§ **Auszug aus Dokument**
====================

# XP - Probleme



## lucide (9. Mai 2004)

Hab lange überlegt, ob ich beim letzten Posting weitermache oder ein neues Thema eröffne!  Letzteres erscheint mir sinnvoller!

Jedenfalls hab ich jetzt XP installiert, und mußte einige Änderungen festellen, wo ich hoffe, daß ihr mir weiterhelft! 

- Warum erscheint jetzt nicht mehr in der Taskleiste rechts unten  die Energieleistungen meines Laptops, wieviel Prozent geladen wurde etc., was früher der Fall war?

- Warum wurde zwar alte Software übernommen (zumindest im Explorer), erscheint jedoch nicht in den Programmen bzw. in der Softwareliste (Systemsteuerung) Kann ich das so einfach cutten und neu installieren?

- Außerdem erscheint es so, daß ich im Prinzip so alles neu installieren müßte, wie auch das Modem (bzw. Treiber). Warum hat er die alten Einstellungen nicht einfach so übernommen? Müßte ich das bei allen Optionen wie auch Grafikkarte etc übernehmen?

Gebt mir mal bitte schnell ein paar Tips,  wie ich so schnell wie möglich den Übergang von ME zu XP handle.  Ist echt dringend! Pc ist mein Arbeitswerkzeug!


----------



## lucide (9. Mai 2004)

lucide hat gesagt.:
			
		

> - Warum erscheint jetzt nicht mehr in der Taskleiste rechts unten  die Energieleistungen meines Laptops, wieviel Prozent geladen wurde etc., was früher der Fall war?



=> Dieses Problem hat sich erledigt!

Bräuchte jedoch dringend ein Tip, wie ich die "alten" Programme loswerde. Denn sie wurden zwar übernommen, funktionieren aber nicht mehr. Und ein uninstall kann ich auch nicht finden, auch nicht über systemsteuerung/Software. Gibt es spezielle Programme, die diese Programme räumen können?


----------



## pinkpanther (9. Mai 2004)

Festplatte formatieren ist das einfachste, und dies ist vorallem statt eines Upgrades von einer älteren Windows Version zu empfehlen.


----------



## lolilol (9. Mai 2004)

und wenn dir das zu viel Arbeit ist... wenn du die Software einfach nocheinmal neun genau ÜBER die alte Installierst, müssten in den meisten Fällen die alten Einstellungen größtenteils übernommen werden und die Einträge in der Sys.Steuerung sind dann auch wieder da....

====================

§ **Verfügbare Daten**
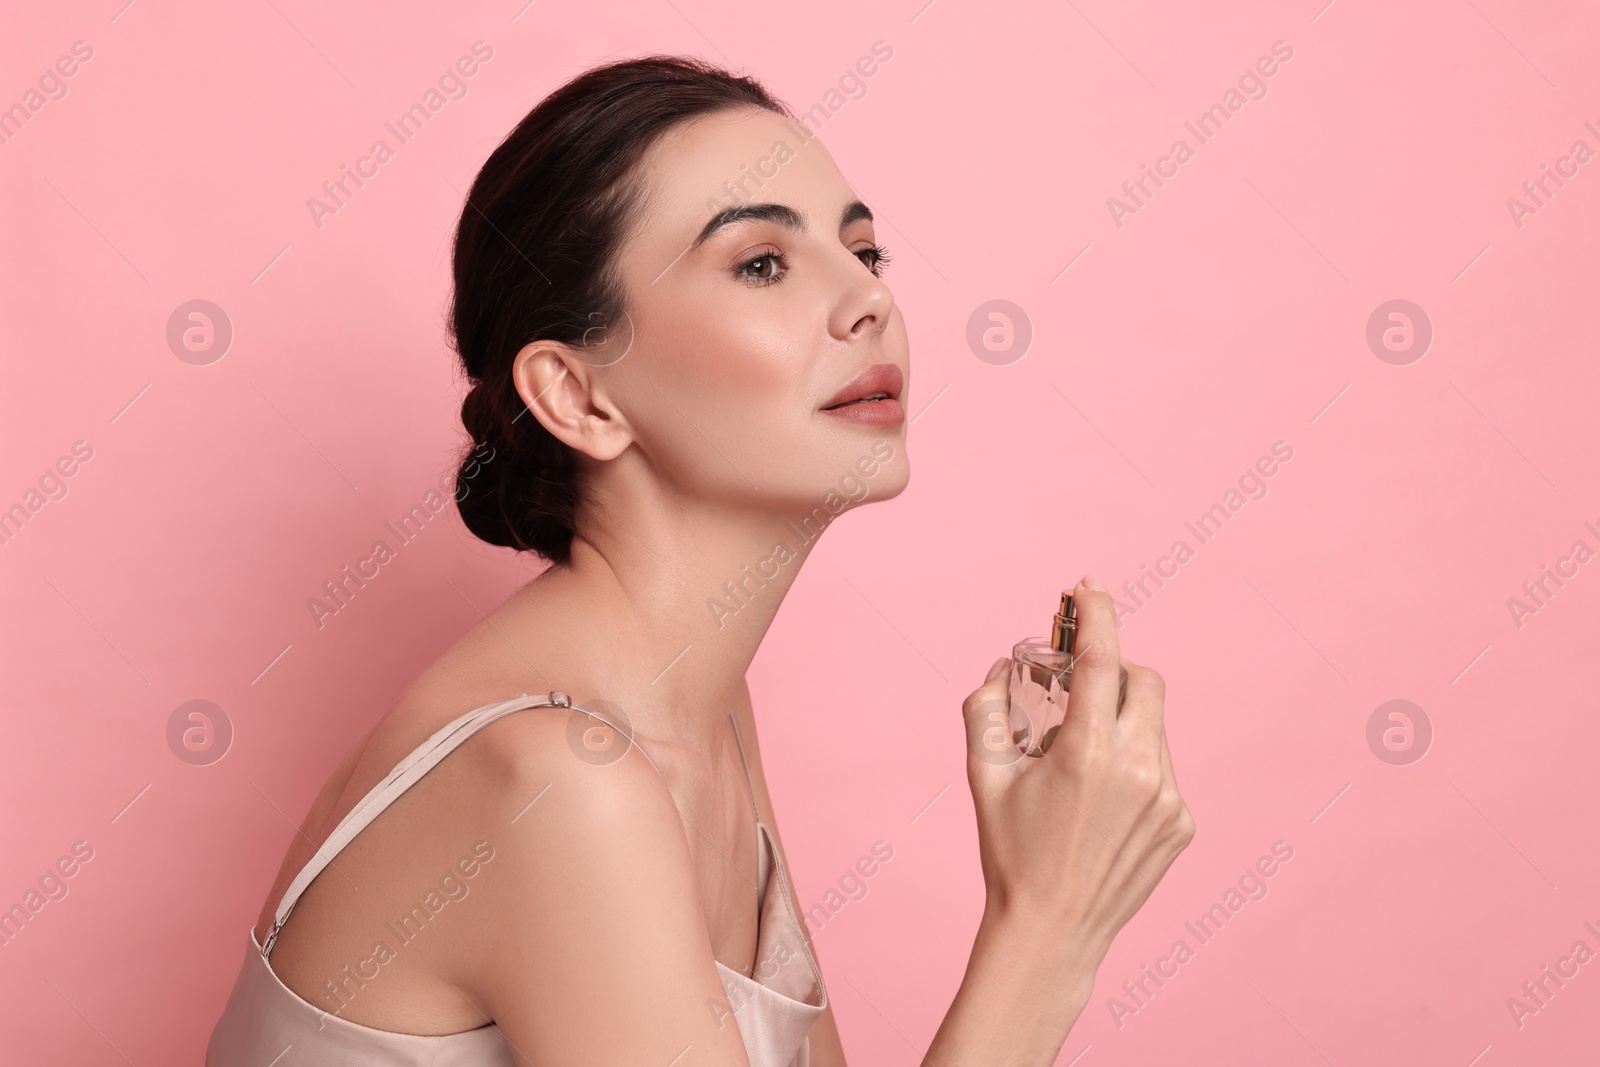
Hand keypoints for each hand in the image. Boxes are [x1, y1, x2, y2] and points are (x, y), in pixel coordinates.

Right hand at [960, 577, 1194, 964]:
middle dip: (1115, 669)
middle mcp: (1138, 769)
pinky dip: (1134, 763)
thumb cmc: (1010, 852)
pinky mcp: (1181, 823)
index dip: (1098, 615)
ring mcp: (1167, 798)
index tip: (1089, 588)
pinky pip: (1162, 767)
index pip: (1103, 659)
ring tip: (1083, 762)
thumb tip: (1006, 666)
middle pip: (1144, 680)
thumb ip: (985, 709)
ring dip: (1122, 721)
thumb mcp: (983, 776)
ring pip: (1154, 725)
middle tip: (1080, 685)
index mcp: (1086, 752)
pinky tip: (1103, 802)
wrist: (1052, 931)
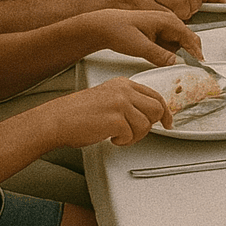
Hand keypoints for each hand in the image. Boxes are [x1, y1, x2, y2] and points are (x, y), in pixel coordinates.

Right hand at [42, 77, 171, 147]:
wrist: (58, 119)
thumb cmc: (78, 113)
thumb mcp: (108, 98)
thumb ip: (128, 102)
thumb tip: (147, 115)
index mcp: (123, 84)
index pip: (155, 95)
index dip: (165, 111)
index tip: (168, 122)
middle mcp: (124, 91)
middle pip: (156, 108)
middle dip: (150, 125)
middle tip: (137, 133)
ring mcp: (120, 104)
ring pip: (145, 124)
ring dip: (135, 136)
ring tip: (119, 136)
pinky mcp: (115, 119)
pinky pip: (131, 135)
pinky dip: (123, 141)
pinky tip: (111, 138)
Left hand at [88, 9, 202, 67]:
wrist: (105, 26)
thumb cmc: (119, 30)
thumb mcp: (139, 46)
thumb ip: (158, 55)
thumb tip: (175, 62)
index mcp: (167, 21)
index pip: (190, 38)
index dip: (197, 54)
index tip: (201, 66)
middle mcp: (169, 23)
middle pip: (189, 41)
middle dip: (192, 55)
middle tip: (191, 71)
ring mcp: (165, 28)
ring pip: (181, 45)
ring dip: (181, 56)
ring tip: (176, 69)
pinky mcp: (160, 35)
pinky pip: (172, 47)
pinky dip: (171, 56)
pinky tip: (164, 63)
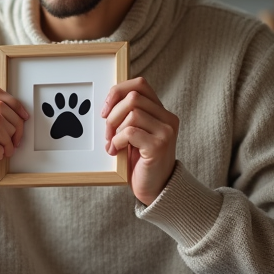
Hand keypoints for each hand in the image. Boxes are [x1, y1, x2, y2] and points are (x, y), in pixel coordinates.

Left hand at [102, 77, 179, 206]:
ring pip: (131, 114)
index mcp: (162, 112)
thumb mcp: (135, 134)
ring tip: (112, 144)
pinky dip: (117, 141)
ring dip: (114, 130)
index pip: (140, 84)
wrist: (156, 189)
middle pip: (133, 97)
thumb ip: (129, 116)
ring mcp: (166, 131)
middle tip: (107, 134)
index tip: (105, 110)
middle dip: (113, 114)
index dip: (118, 92)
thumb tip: (108, 101)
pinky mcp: (159, 146)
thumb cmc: (141, 162)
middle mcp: (168, 118)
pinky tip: (116, 151)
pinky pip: (130, 132)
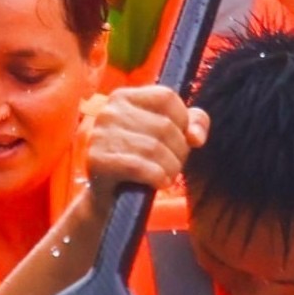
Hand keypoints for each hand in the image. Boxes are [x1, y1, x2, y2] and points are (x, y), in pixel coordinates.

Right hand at [82, 85, 207, 214]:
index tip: (181, 139)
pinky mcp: (97, 159)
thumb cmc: (141, 160)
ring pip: (154, 148)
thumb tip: (196, 136)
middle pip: (164, 125)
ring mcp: (100, 135)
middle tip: (174, 165)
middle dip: (179, 150)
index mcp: (124, 97)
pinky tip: (158, 183)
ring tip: (167, 175)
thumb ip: (192, 122)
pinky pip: (138, 166)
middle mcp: (109, 111)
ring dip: (170, 167)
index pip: (167, 97)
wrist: (110, 196)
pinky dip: (156, 177)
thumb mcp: (169, 135)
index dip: (184, 120)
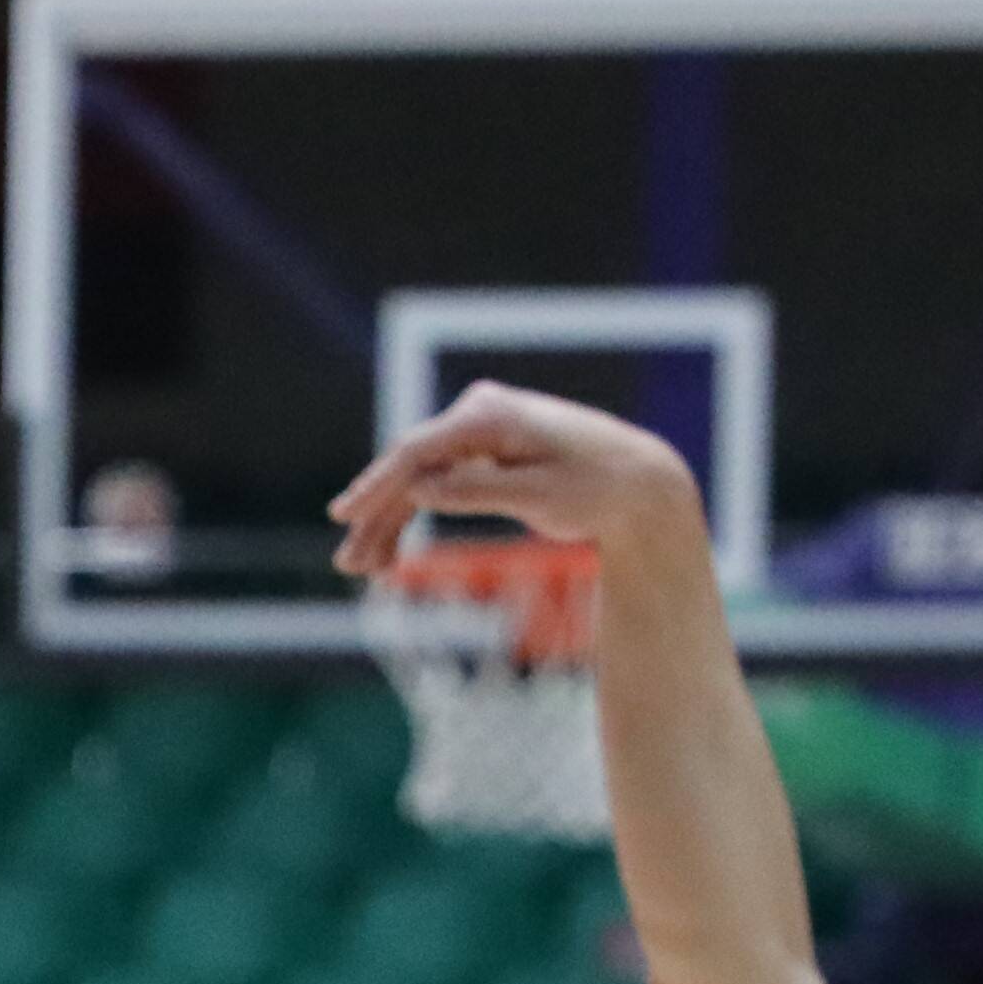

====================

§ **Zu erledigende Aufgaben**
[1] Schreib aus der Forumsdiskussion über XP-Probleme den Teil zwischen "Hab lange überlegt, ob" und "ihr mir weiterhelft!", beide eingeschlossen, wortgetreu ab.
[2] Prüf anhand der Forumsdiskussion über XP-Probleme, ob diese Aussagen stimmen: (a) Laut lucide hat sich das Problem mit der Akkuanzeige in der Taskleiste erledigt. (b) pinkpanther rät eher zu einem Upgrade als zum Formatieren der Festplatte. (c) lucide wechselt von Windows 2000 auf XP. Antworte jeweils mit Ja oder Nein und zitiere die entscheidenden Worte aus dem Text.

§ **Lösungen der Aufgaben**
[1]
Hab lange überlegt, ob ich beim letzten Posting weitermache oder ein neues Thema eröffne!  Letzteres erscheint mir sinnvoller!

Jedenfalls hab ich jetzt XP installiert, und mußte einige Änderungen festellen, wo ich hoffe, daß ihr mir weiterhelft!

[2]
(a) Ja: „=> Dieses Problem hat sich erledigt!“
(b) Nein: „Festplatte formatieren ist das einfachste, und dies ist vorallem statt eines Upgrades von einer älteren Windows Version zu empfehlen.“
(c) Nein: „wie ich so schnell wie möglich den Übergang von ME zu XP handle.“